Warm and fed, Barton slept well. He rose, washed himself in a bucket of water from the well, and ran his fingers through his hair and beard. Thus freshened, he took his mess, slurping down porridge and bread as if he had no care in the world.

When the captain asked what he would do that day, Barton gave him a sweet smile. ‘Take a ride to the coast, since I’m near. I’m a seafaring man, never right unless I can hear the waves. I will be back by nightfall to see the baron,
Deo volente.’

Saddling up, he rode out of the castle and turned east. Harbottle was far below him, nestled in its springtime bowl of green, when he pulled the mare to a halt. Sheltered from the morning breeze by a lonely stand of elms, he watched the castle gates, so distant his eyes watered as he stared. The mare fidgeted, but he held her still, and after a few minutes she dropped her head to crop the grass. An hour later, he saw what he was waiting for. A figure in a long cloak rode out of the gates, followed by a helmeted guard, whose horse tailed hers at a few yards’ distance.

It was just as he had hoped. An old guardsman had been grumbling over dinner the night before at this tedious duty. ‘Waste of my time, and the baron’s money,’ he’d said, gnawing his chop. ‘The girl won’t come to any harm. She never goes far. More likely to meet trouble from the locals with me pointing my sword in their faces.’ A murmur of agreement had run round the table.

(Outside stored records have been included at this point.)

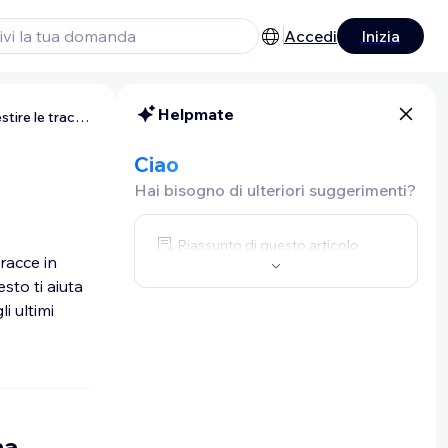
Accedi
Inizia
Helpmate
Wix Music: gestire le tracce
Ciao
Hai bisogno di ulteriori suggerimenti?
Riassunto di questo articolo
racce in
sto ti aiuta
i ultimi
na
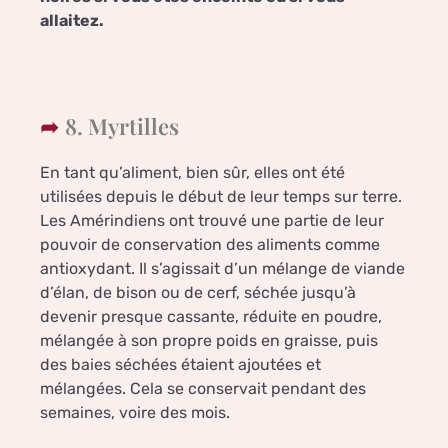
allaitez.
8. Myrtilles
En tant qu’aliment, bien sûr, elles ont été
utilisées depuis le début de leur temps sur terre.
Les Amérindiens ont trouvé une partie de leur
pouvoir de conservation des aliments comme
antioxydant. Il s’agissait d’un mélange de viande
d’élan, de bison ou de cerf, séchée jusqu’à
devenir presque cassante, réduite en poudre,
mélangée à son propre poids en graisse, puis
des baies séchées étaient ajoutées et
mélangées. Cela se conservait pendant des
semaines, voire des mois.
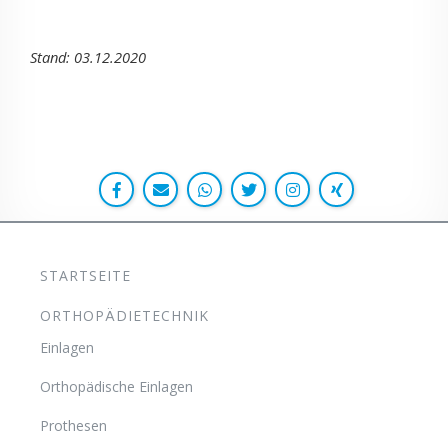
Stand: 03.12.2020
STARTSEITE
ORTHOPÄDIETECHNIK
Einlagen
Orthopädische Einlagen
Prothesen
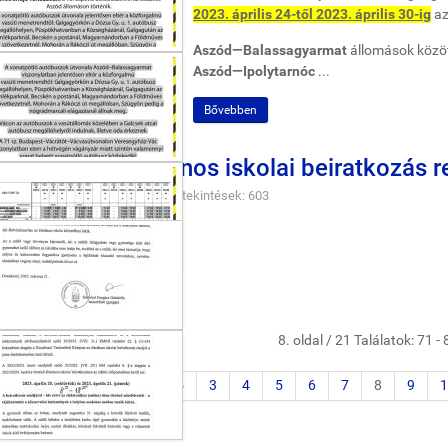
2023. április 24-től 2023. április 30-ig
a
Aszód—Balassagyarmat
állomások közö
Aszód—Ipolytarnóc
...
Bővebben
rdetmény - Általános iskolai beiratkozás r
2023-03-27
Hírek
Megtekintések: 603
8. oldal / 21 Találatok: 71 -
Első
Előző
3
4
5
6
7
8
9
1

‘Still,’ one of the group had said, pushing his plate aside, ‘it’s an easy posting, being nursemaid to a child. Better than chasing thieves and risking your life, like some of us do every day.’ He’d leaned across the table towards the guardsman. ‘Do you sit doing needlework with her of an evening, old man? Sing her lullabies at night, eh – or send her to sleep some other way? She’s not the comeliest I’ve seen, but out here there’s not much choice. Take whatever comes your way, says I. And at your age, be grateful for any port that’ll have ye.’

The man had given a cackle as the guard threw his chop bone at him, and the group had broken up, in laughter and jeers.

When he saw the path they had taken, Barton set off across the hilltop. Some time later, he watched them pass below, and urged the mare down the hill in their wake.

Hearing approaching hooves, the guardsman turned his horse to face the rider.

‘A good morning to you both,’ said Barton, pleasantly, bringing the mare to a walk. He touched his helmet, and bowed to the girl, who was watching him with interest.

‘It is your father’s informant,’ said the guardsman to his charge. ‘We will let him pass.’

‘I am merely ambling to kill the time,’ said Barton, coming to a halt. ‘I would not mind company. I was headed for the white sands at Alnmouth, to give my horse a run. Are ye going that way?

‘Not so far,’ said the guardsman before Joan could answer. ‘Her ladyship is merely taking the air for an hour or two.’

‘But I would like to see the white sands,’ she said. ‘Is it a great distance?’

‘Nothing a good rider would notice,’ said Barton.